Col. Tacker, interviewed on a local radio program here, said that reports of flying saucer sightings have been steadily decreasing, and, in the last four or five years, only two per cent of those reported, and investigated thoroughly, have remained unexplained.
That two per cent, he added, probably fell into the same category of those "explained" -- high-flying aircraft under odd lighting conditions, or in unusual cloud formations; aircraft seen through mist or rain; aerial phenomena or astrophysical phenomena, such as a mock sun, a fireball meteor, or a planet seen by refraction due to a temperature inversion.
Col.

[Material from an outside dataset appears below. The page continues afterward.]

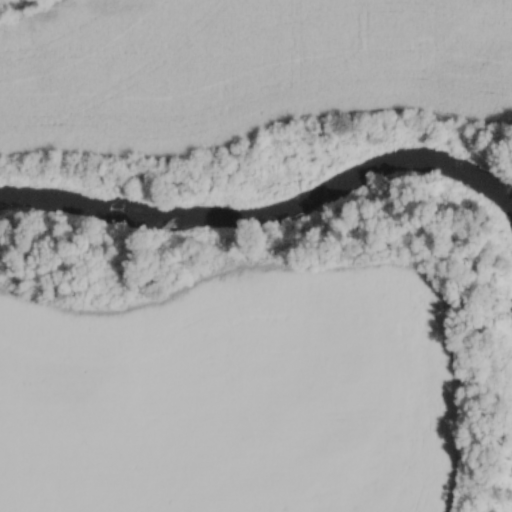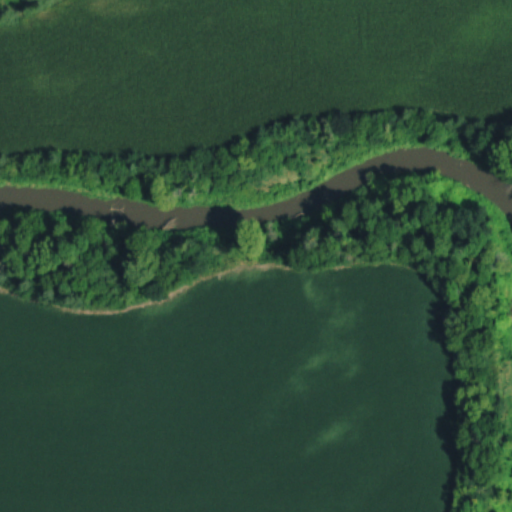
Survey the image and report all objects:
river: (275, 199)
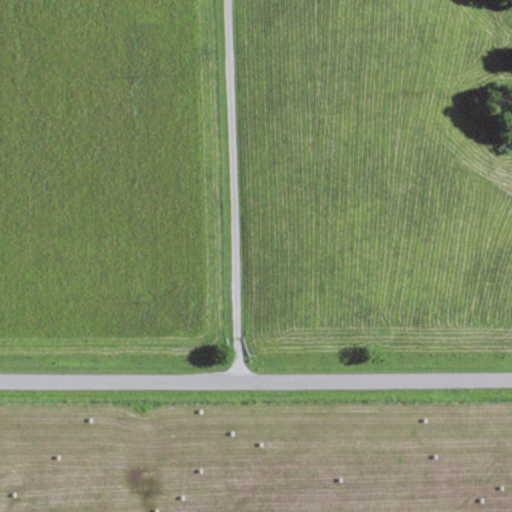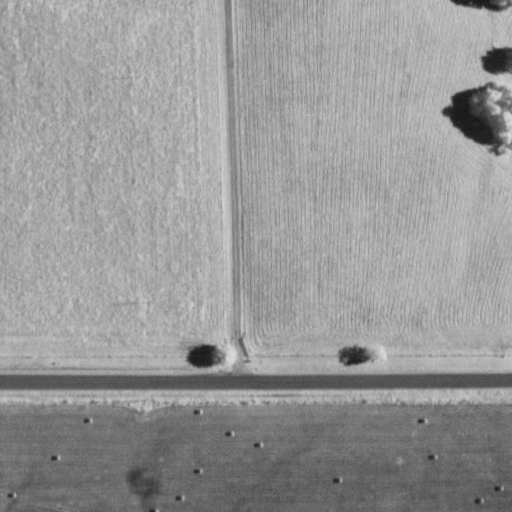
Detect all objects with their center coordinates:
road: (232, 192)
road: (256, 385)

Tacker conceded that many "solid citizens," including airline pilots, have reported what looked like flying saucers. But there are lots of "crackpots," too, he said, and "cosmic romantics."
The flying saucer clubs themselves are divided, Co. [sic] Tacker said, between "the so-called 'contactees,' the people who actually rush off and visit Venus and Mars, at the drop of a hat, and the so-called "euphologists," the people who say they've had not contact to date, but they're sure that there are space ships from other planets looking us over."
"These groups even fight among themselves, and the euphology group ... actually calls the contactees crackpots. It's real interesting."
Col. Tacker said most sightings occur in spring and summer "when people are outside and are looking up. I don't imagine we had many reports on this eastern seaboard in the last two or three days, because most people have been inside next to their fires."
Air Force reports, he continued, indicate that most "sightings" occur in Australia, New Zealand, England, and in South America. He gave no explanation for this. The Air Force has received some "second-hand" reports of sightings in Russia, he added, "but naturally, we receive no direct result from Russian authorities on this subject."
Incidentally, Col. Tacker himself published a book recently on the flying saucer subject titled "Flying Saucers and the U.S. Air Force." It tells the Air Force role in reception, tracking and evaluation of reports from all sources on flying saucers. Conclusion -- nothing to them.
The decade had barely begun, but the battle lines for the next eight years had been clearly drawn...
...with the skirmishes of 1960 proving to be but a foretaste of the major hostilities yet to come.